## WRITTEN PROBLEM
Give back the lines below word for word, leaving out the pictures.

## EXTRACTED MATERIAL
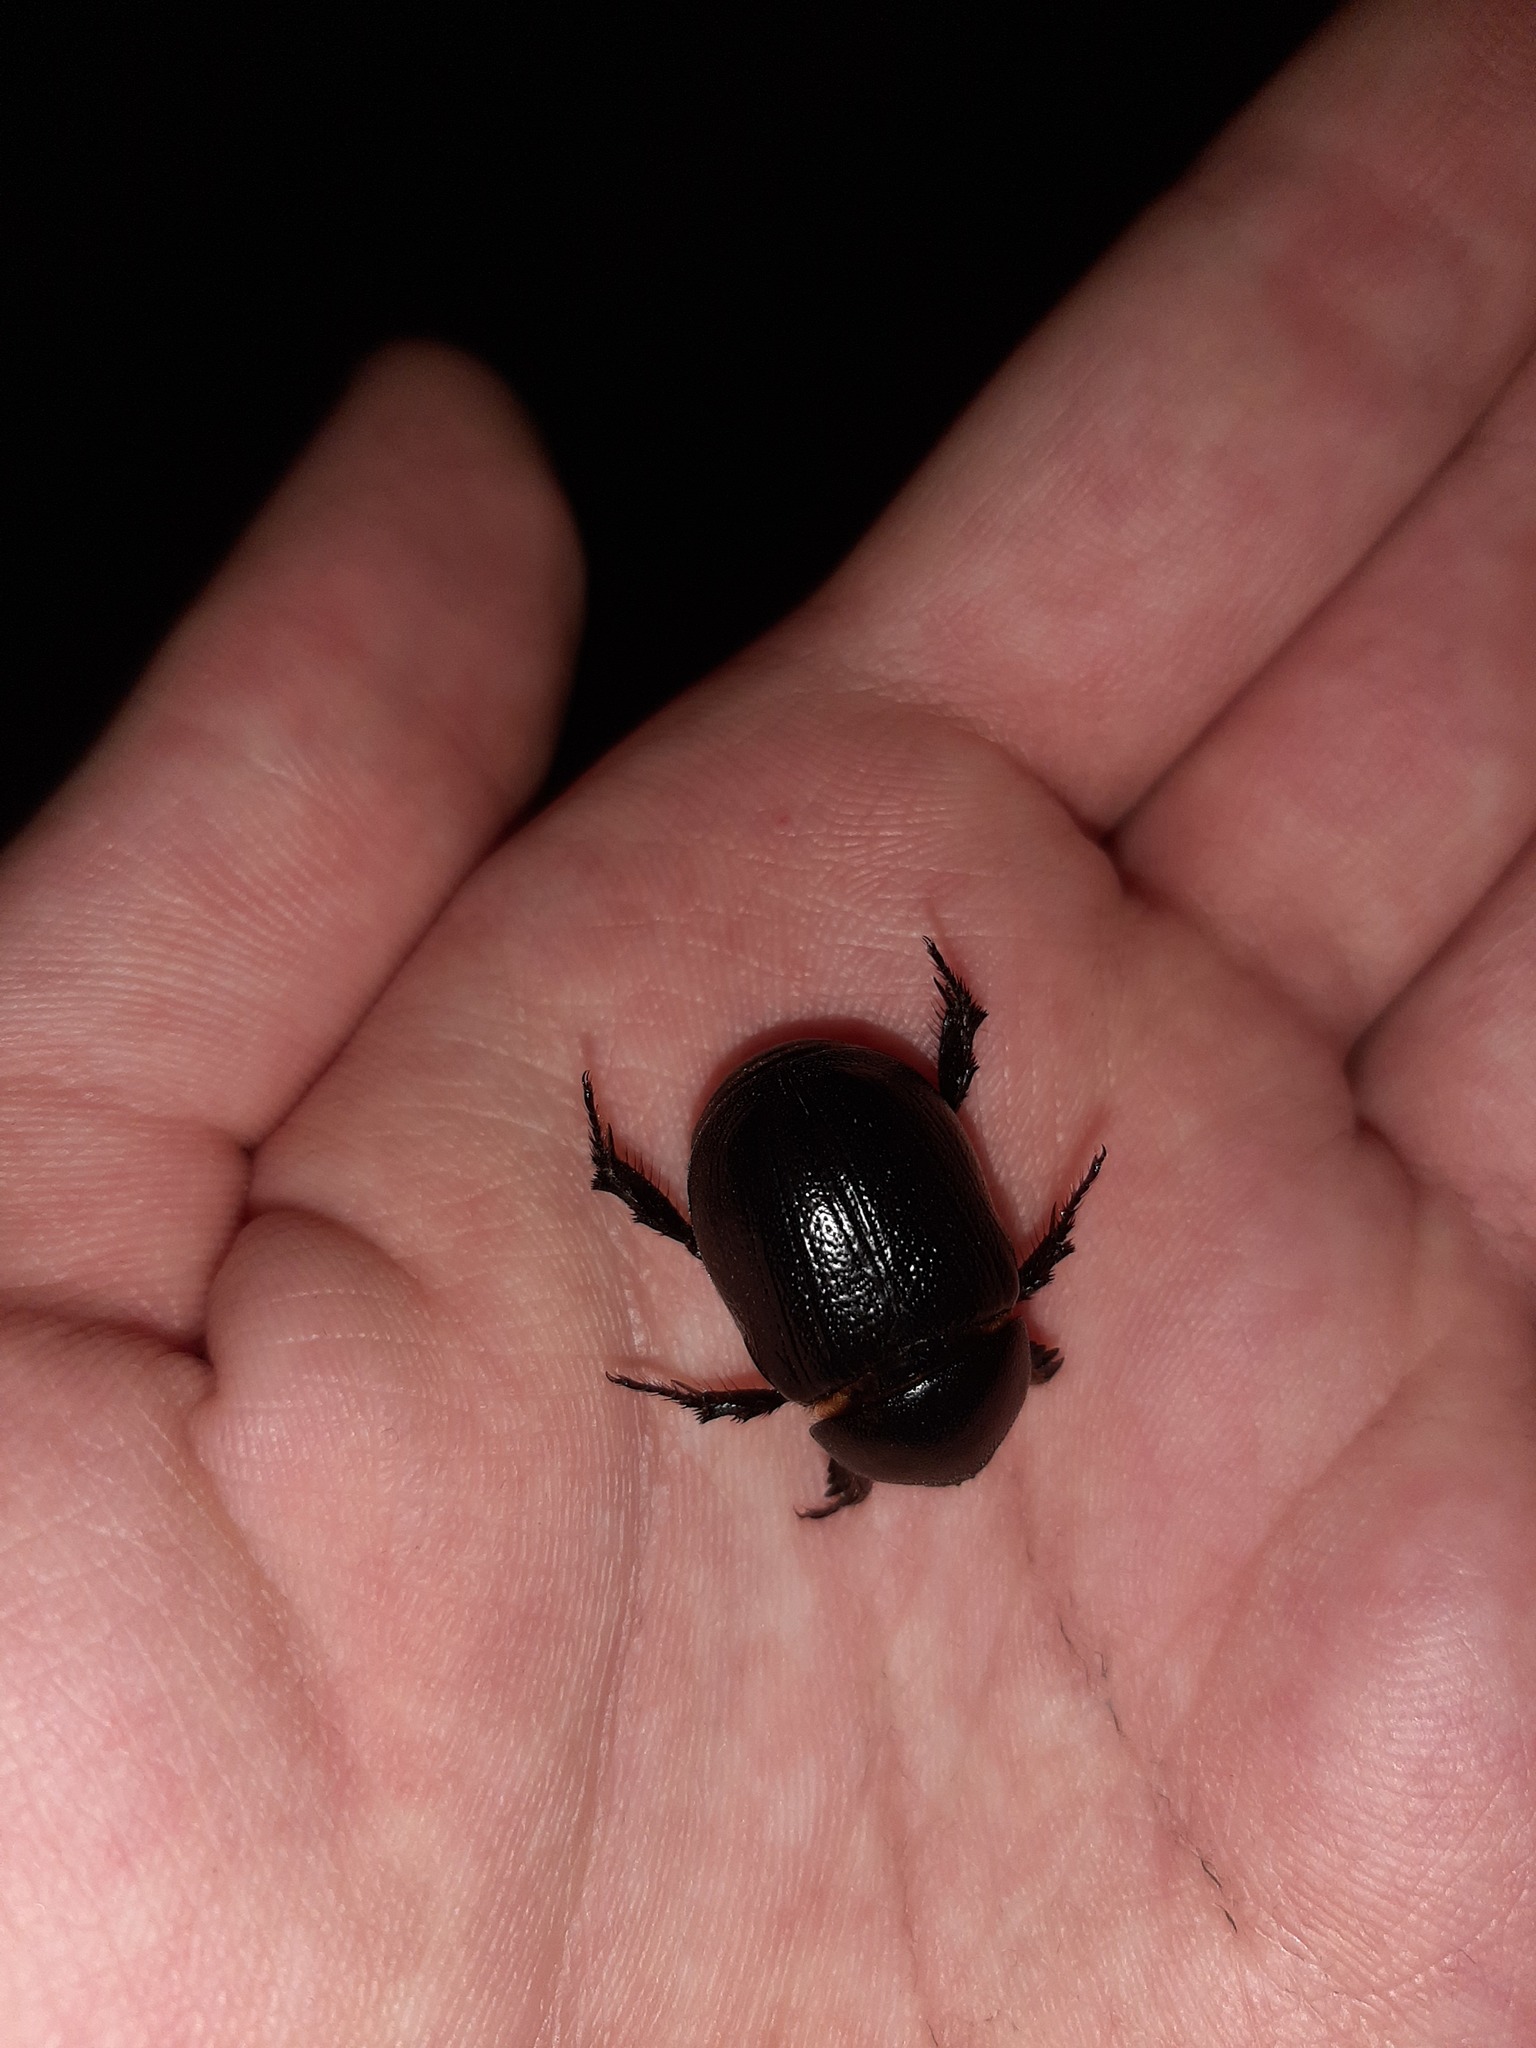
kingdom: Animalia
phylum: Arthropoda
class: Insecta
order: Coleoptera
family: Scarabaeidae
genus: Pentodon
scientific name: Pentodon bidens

## SOLUTION
kingdom: Animalia
phylum: Arthropoda
class: Insecta
order: Coleoptera
family: Scarabaeidae
genus: Pentodon
scientific name: Pentodon bidens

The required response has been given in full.